Gov. Ned Lamont announced Sept. 24 the state will expand indoor capacity from 50% to 75% for restaurants, personal services, hair salons, barber shops, and libraries.

Attendance at outdoor venues such as amphitheaters, race tracks and the like, goes from 25 to 50% with mask and social distancing requirements.

Indoor performing arts venues can open Oct. 8 at 50% capacity, also with mask and social distancing requirements.

Private outdoor gatherings will increase from 100 to a maximum of 150 people.

And houses of worship can increase indoor capacity from 25% or a maximum of 100 people to 50% or a maximum of 200.

Bars, Nightclubs Remain Closed

Bars and nightclubs remain closed, as they have since March, when Gov. Ned Lamont first ordered nonessential businesses closed.

Lamont said the actions of Connecticut residents helped mitigate the virus, enabling the state to move to the third phase, which is contingent on coronavirus infection rates remaining low.

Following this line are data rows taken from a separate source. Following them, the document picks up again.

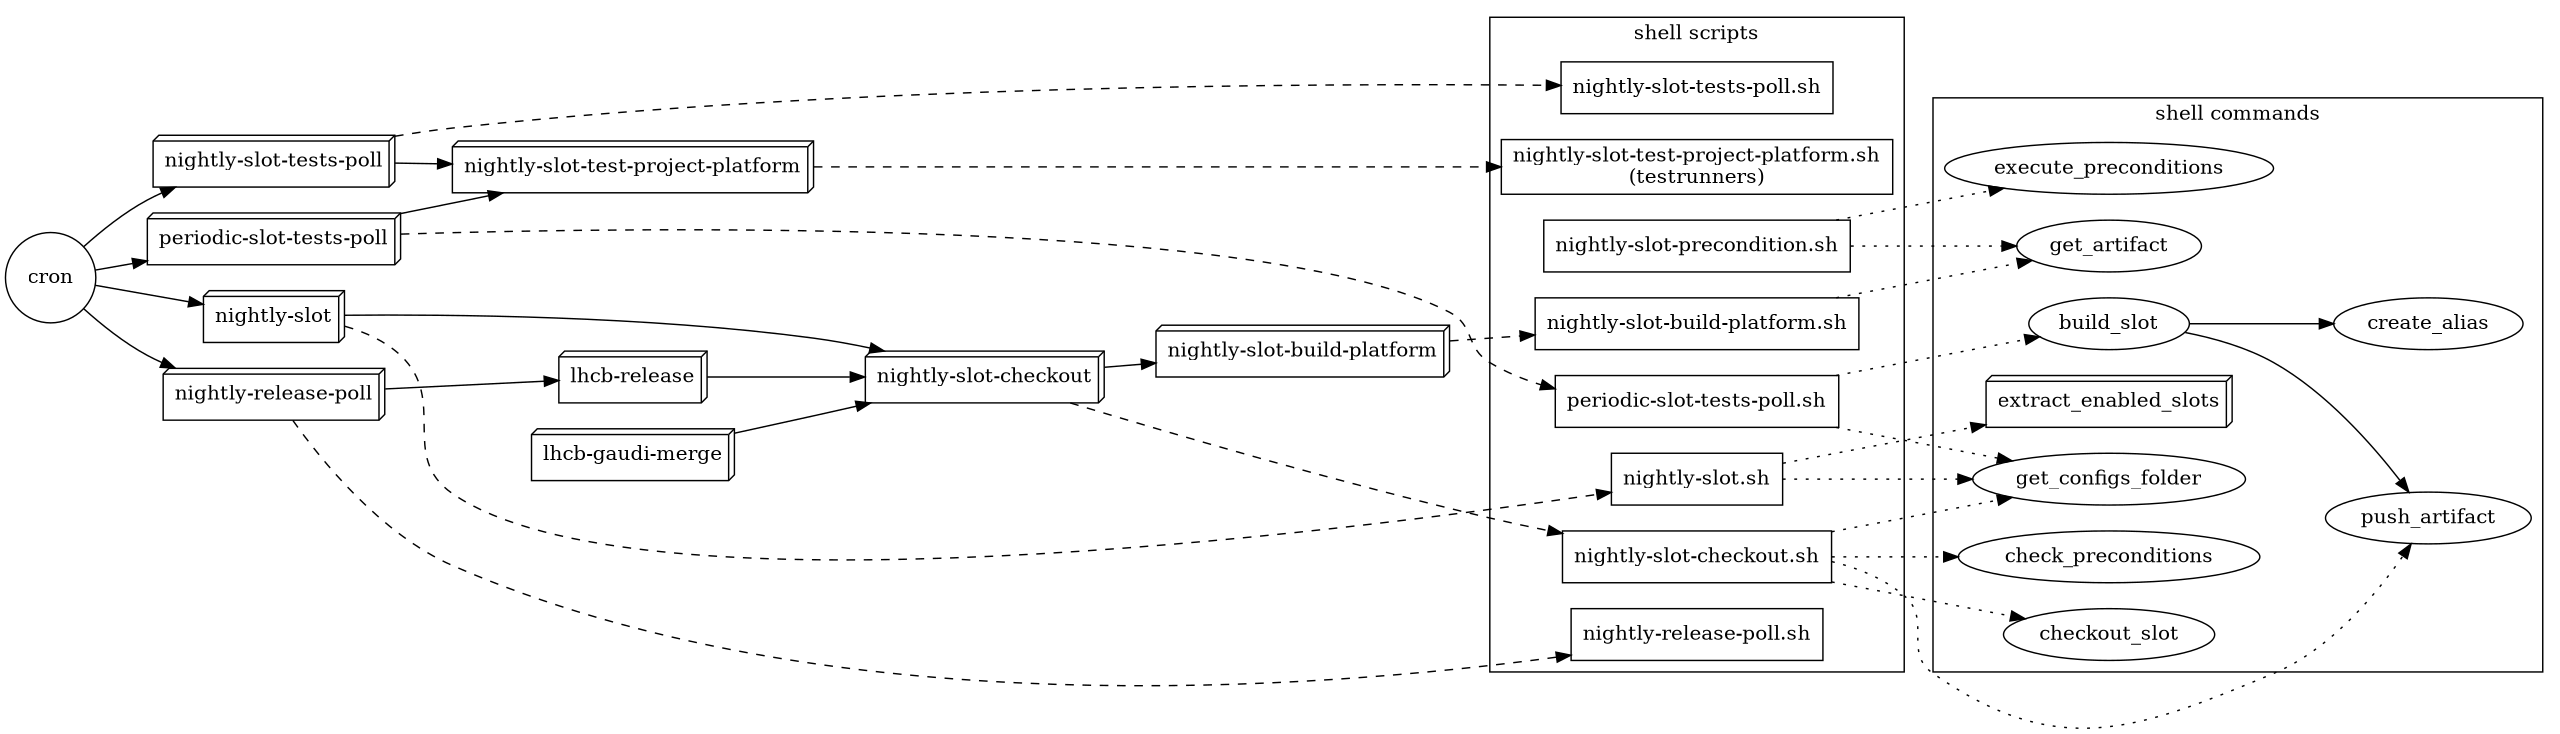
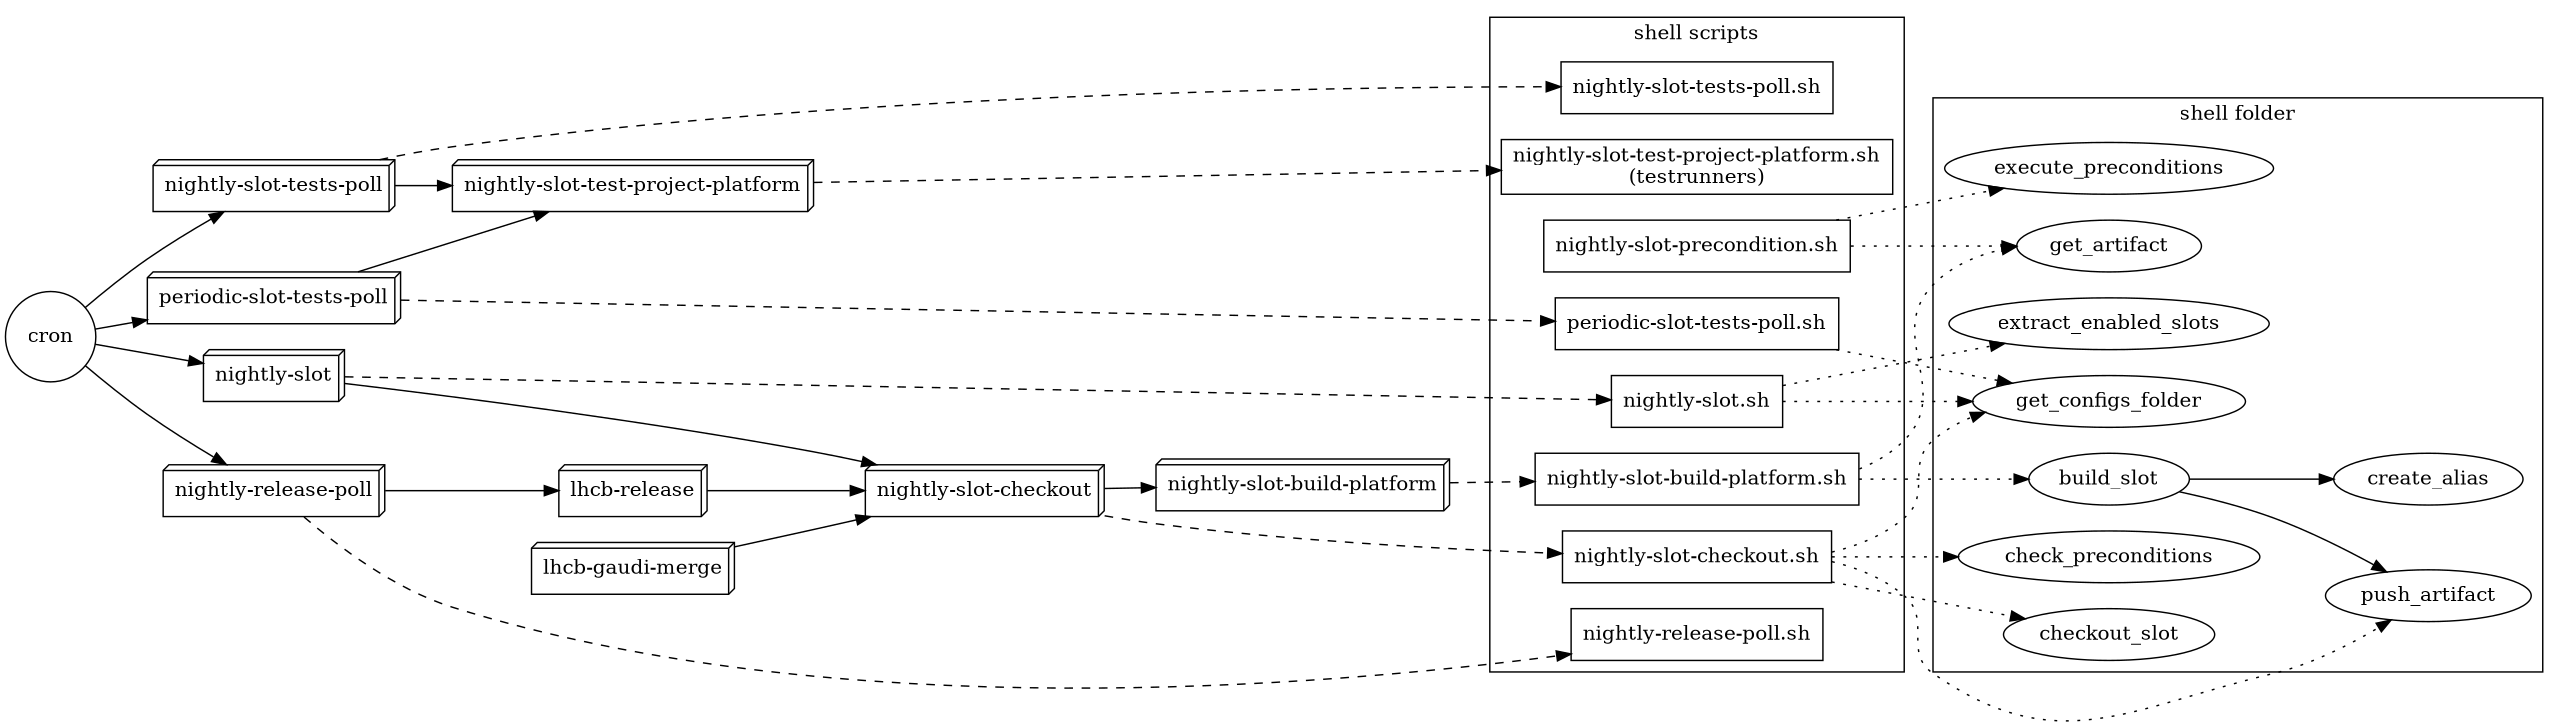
  digraph {
    rankdir=LR
    node [shape=box3d]
    "nightly-slot"
    "nightly-slot-tests-poll"
    "periodic-slot-tests-poll"
    "nightly-release-poll"
    "nightly-slot-checkout"
    "nightly-slot-test-project-platform"
    "lhcb-release"
    "nightly-slot-build-platform"
    "lhcb-gaudi-merge"
    "nightly-slot.sh" [shape=box]
    "nightly-slot-checkout.sh" [shape=box]
    "nightly-slot-precondition.sh" [shape=box]
    "nightly-slot-build-platform.sh" [shape=box]
    "nightly-slot-tests-poll.sh" [shape=box]
    n15 [label="nightly-slot-test-project-platform.sh\n(testrunners)" shape=box]
    "nightly-release-poll.sh" [shape=box]
    "periodic-slot-tests-poll.sh" [shape=box]
    get_configs_folder [shape=ellipse]
-   extract_enabled_slots
+   extract_enabled_slots [shape=ellipse]
    checkout_slot [shape=ellipse]
    push_artifact [shape=ellipse]
    check_preconditions [shape=ellipse]
    get_artifact [shape=ellipse]
    execute_preconditions [shape=ellipse]
    build_slot [shape=ellipse]
    create_alias [shape=ellipse]
    cron [shape=circle]
    subgraph sub_1 {
      rank=same
      "nightly-slot"
      "nightly-slot-tests-poll"
      "periodic-slot-tests-poll"
      "nightly-release-poll"
    }
    subgraph sub_2 {
      "nightly-slot"
      "nightly-slot-tests-poll"
      "periodic-slot-tests-poll"
      "nightly-release-poll"
      "nightly-slot-checkout"
      "nightly-slot-test-project-platform"
      "lhcb-release"
      "nightly-slot-build-platform"
      "lhcb-gaudi-merge"
    }
    subgraph cluster_3 {
      label="shell scripts"
      rank=same
      "nightly-slot.sh"
      "nightly-slot-checkout.sh"
      "nightly-slot-precondition.sh"
      "nightly-slot-build-platform.sh"
      "nightly-slot-tests-poll.sh"
      n15
      "nightly-release-poll.sh"
      "periodic-slot-tests-poll.sh"
    }
    subgraph cluster_4 {
-     label="shell commands"
+     label="shell folder"
      rank=same
      get_configs_folder
      extract_enabled_slots
      checkout_slot
      push_artifact
      check_preconditions
      get_artifact
      execute_preconditions
      build_slot
      create_alias
    }
    "nightly-slot" -> "nightly-slot-checkout"
    "nightly-slot" -> "nightly-slot.sh" [style=dashed]
    "nightly-slot-tests-poll" -> "nightly-slot-test-project-platform"
    "nightly-slot-tests-poll" -> "nightly-slot-tests-poll.sh" [style=dashed]
    "periodic-slot-tests-poll" -> "nightly-slot-test-project-platform"
    "periodic-slot-tests-poll" -> "periodic-slot-tests-poll.sh" [style=dashed]
    "nightly-release-poll" -> "lhcb-release"
    "nightly-release-poll" -> "nightly-release-poll.sh" [style=dashed]
    "nightly-slot-checkout" -> "nightly-slot-build-platform"
    "nightly-slot-checkout" -> "nightly-slot-checkout.sh" [style=dashed]
    "nightly-slot-test-project-platform" -> n15 [style=dashed]
    "lhcb-release" -> "nightly-slot-checkout"
    "nightly-slot-build-platform" -> "nightly-slot-build-platform.sh" [style=dashed]
    "lhcb-gaudi-merge" -> "nightly-slot-checkout"
    "nightly-slot.sh" -> get_configs_folder [style=dotted]
    "nightly-slot.sh" -> extract_enabled_slots [style=dotted]
    "nightly-slot-checkout.sh" -> get_configs_folder [style=dotted]
    "nightly-slot-checkout.sh" -> checkout_slot [style=dotted]
    "nightly-slot-checkout.sh" -> push_artifact [style=dotted]
    "nightly-slot-checkout.sh" -> check_preconditions [style=dotted]
    "nightly-slot-precondition.sh" -> get_artifact [style=dotted]
    "nightly-slot-precondition.sh" -> execute_preconditions [style=dotted]
    "nightly-slot-build-platform.sh" -> get_artifact [style=dotted]
-   "periodic-slot-tests-poll.sh" -> build_slot [style=dotted]
+   "nightly-slot-build-platform.sh" -> build_slot [style=dotted]
    "periodic-slot-tests-poll.sh" -> get_configs_folder [style=dotted]
    build_slot -> push_artifact
    build_slot -> create_alias
    cron -> "nightly-slot"
    cron -> "nightly-slot-tests-poll"
    cron -> "periodic-slot-tests-poll"
    cron -> "nightly-release-poll"
  }
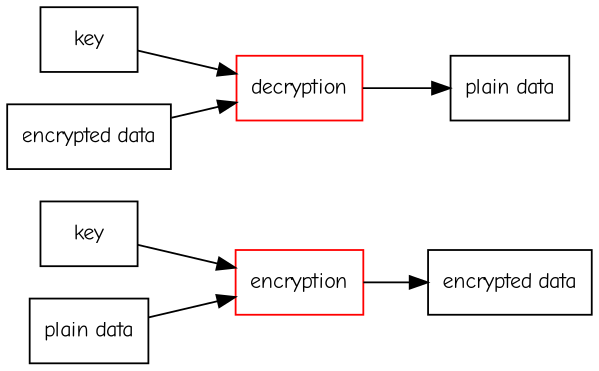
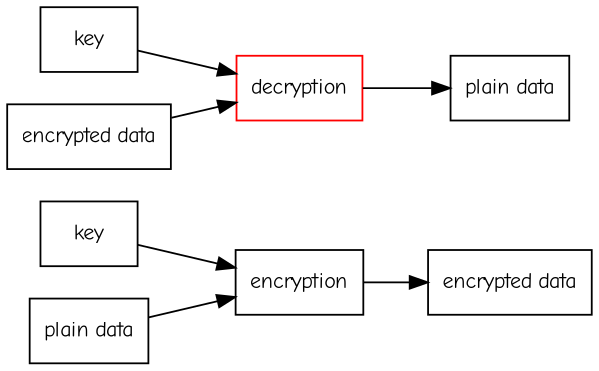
  digraph {
    rankdir=LR
    fontname="Comic Neue"
    node [fontname="Comic Neue" fontsize=12 shape=box]
    edge [fontname="Comic Neue"]
-   encryption [color=red]
+   encryption [color=black]
    n2 [label="encrypted data"]
    n3 [label=key]
    n4 [label="plain data"]
    decryption [color=red]
    n6 [label="plain data"]
    n7 [label=key]
    n8 [label="encrypted data"]
    encryption -> n2
    n3 -> encryption
    n4 -> encryption
    decryption -> n6
    n7 -> decryption
    n8 -> decryption
  }
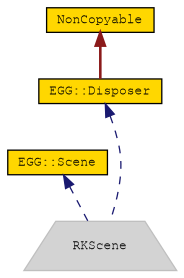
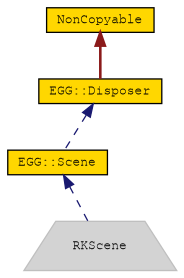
  digraph {
    node [color=black fillcolor=gold fontname=FreeMono fontsize=10 shape=box style=filled]
    edge [color=midnightblue dir=back fontname=FreeMono fontsize=10 labelfontname=FreeMono labelfontsize=10 style=dashed]
    n1 [fontcolor=black height=0.2 label="EGG::Scene" width=0.4]
    n2 [color=grey75 fillcolor=lightgrey height=0.2 label=RKScene shape=trapezium width=0.4]
    n3 [height=0.2 label="EGG::Disposer" width=0.4]
    n4 [height=0.2 label=NonCopyable width=0.4]
    n1 -> n2
-   n3 -> n2
+   n3 -> n1
    n4 -> n3 [color=firebrick4 style=bold]
  }
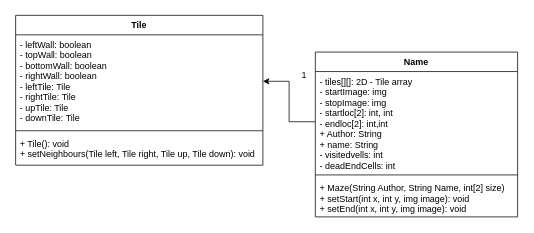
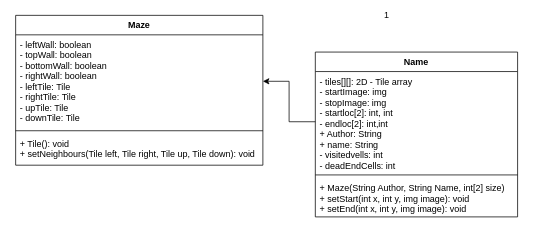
  <mxCell id="0" />
  <mxCell id="1" parent="0" />
- <mxCell id="2" value="Tile" style="swimlane;fontStyle=1;align=center;verticalAlign=top;childLayout=stackLayout;horizontal=1;startSize=26;horizontalStack=0;resizeParent=1;resizeParentMax=0;resizeLast=0;collapsible=1;marginBottom=0;" vertex="1" parent="1"><mxGeometry x="20" y="20" width="330" height="200" as="geometry" /></mxCell>
+ <mxCell id="2" value="Maze" style="swimlane;fontStyle=1;align=center;verticalAlign=top;childLayout=stackLayout;horizontal=1;startSize=26;horizontalStack=0;resizeParent=1;resizeParentMax=0;resizeLast=0;collapsible=1;marginBottom=0;" vertex="1" parent="1"><mxGeometry x="20" y="20" width="330" height="200" as="geometry" /></mxCell>
  <mxCell id="3" value="- leftWall: boolean&#10;- topWall: boolean&#10;- bottomWall: boolean&#10;- rightWall: boolean&#10;- leftTile: Tile&#10;- rightTile: Tile&#10;- upTile: Tile&#10;- downTile: Tile" style="text;strokeColor=none;fillColor=none;align=left;verticalAlign=top;spacingLeft=4;spacingRight=4;overflow=hidden;rotatable=0;points=[[0,0.5],[1,0.5]];portConstraint=eastwest;" vertex="1" parent="2"><mxGeometry y="26" width="330" height="124" as="geometry" /></mxCell>
  <mxCell id="4" value="" style="line;strokeWidth=1;fillColor=none;align=left;verticalAlign=middle;spacingTop=-1;spacingLeft=3;spacingRight=3;rotatable=0;labelPosition=right;points=[];portConstraint=eastwest;" vertex="1" parent="2"><mxGeometry y="150" width="330" height="8" as="geometry" /></mxCell>
  <mxCell id="5" value="+ Tile(): void&#10;+ setNeighbours(Tile left, Tile right, Tile up, Tile down): void&#10;" style="text;strokeColor=none;fillColor=none;align=left;verticalAlign=top;spacingLeft=4;spacingRight=4;overflow=hidden;rotatable=0;points=[[0,0.5],[1,0.5]];portConstraint=eastwest;" vertex="1" parent="2"><mxGeometry y="158" width="330" height="42" as="geometry" /></mxCell>
  <mxCell id="6" value="Name" style="swimlane;fontStyle=1;align=center;verticalAlign=top;childLayout=stackLayout;horizontal=1;startSize=26;horizontalStack=0;resizeParent=1;resizeParentMax=0;resizeLast=0;collapsible=1;marginBottom=0;" vertex="1" parent="1"><mxGeometry x="420" y="69" width="270" height="220" as="geometry" /></mxCell>
  <mxCell id="7" value="- tiles[][]: 2D - Tile array&#10;- startImage: img&#10;- stopImage: img&#10;- startloc[2]: int, int &#10;- endloc[2]: int,int&#10;+ Author: String&#10;+ name: String&#10;- visitedvells: int&#10;- deadEndCells: int" style="text;strokeColor=none;fillColor=none;align=left;verticalAlign=top;spacingLeft=4;spacingRight=4;overflow=hidden;rotatable=0;points=[[0,0.5],[1,0.5]];portConstraint=eastwest;" vertex="1" parent="6"><mxGeometry y="26" width="270" height="134" as="geometry" /></mxCell>
  <mxCell id="8" value="" style="line;strokeWidth=1;fillColor=none;align=left;verticalAlign=middle;spacingTop=-1;spacingLeft=3;spacingRight=3;rotatable=0;labelPosition=right;points=[];portConstraint=eastwest;" vertex="1" parent="6"><mxGeometry y="160" width="270" height="8" as="geometry" /></mxCell>
  <mxCell id="9" value="+ Maze(String Author, String Name, int[2] size)&#10;+ setStart(int x, int y, img image): void&#10;+ setEnd(int x, int y, img image): void" style="text;strokeColor=none;fillColor=none;align=left;verticalAlign=top;spacingLeft=4;spacingRight=4;overflow=hidden;rotatable=0;points=[[0,0.5],[1,0.5]];portConstraint=eastwest;" vertex="1" parent="6"><mxGeometry y="168" width="270" height="52" as="geometry" /></mxCell>
  <mxCell id="10" style="edgeStyle=orthogonalEdgeStyle;rounded=0;orthogonalLoop=1;jettySize=auto;html=1;exitX=0;exitY=0.5;exitDx=0;exitDy=0;entryX=1;entryY=0.5;entryDx=0;entryDy=0;" edge="1" parent="1" source="7" target="3"><mxGeometry relative="1" as="geometry" /></mxCell>
- <mxCell id="11" value="1" style="text;html=1;align=center;verticalAlign=middle;resizable=0;points=[];autosize=1;strokeColor=none;fillColor=none;" vertex="1" parent="1"><mxGeometry x="395" y="90" width="20" height="20" as="geometry" /></mxCell>
+ <mxCell id="11" value="1" style="text;html=1;align=center;verticalAlign=middle;resizable=0;points=[];autosize=1;strokeColor=none;fillColor=none;" vertex="1" parent="1"><mxGeometry x="505" y="10" width="20" height="20" as="geometry" /></mxCell>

"I think it’s important that we keep this progress going as long as we do it cautiously."

Gov. Lamont

“By taking the sector rules seriously, wearing masks, physically distancing, and washing your hands regularly, I believe that we can continue to keep these rates low while also easing some of the restrictions that were enacted earlier this year,” Lamont said.

“I applaud the residents of our state for what they’ve been doing, and urge them to keep it up.”

'Little More Risk'

When the state initially closed nonessential businesses in March, the executive order was originally intended to last one month.

But as the virus spread, the second phase of reopening was delayed until June.

Still, Connecticut has fared better than many other states.

“We’ve earned the right to take a little more risk, I’ve got to admit it, when it comes to restaurants and some of these events and some of these gatherings,” Lamont said. 

“But I think it’s important that we keep this progress going as long as we do it cautiously.”

David Lehman, the commissioner of the state Department of Economic and Community Development, said the move means that about 99% of Connecticut’s economy will be open.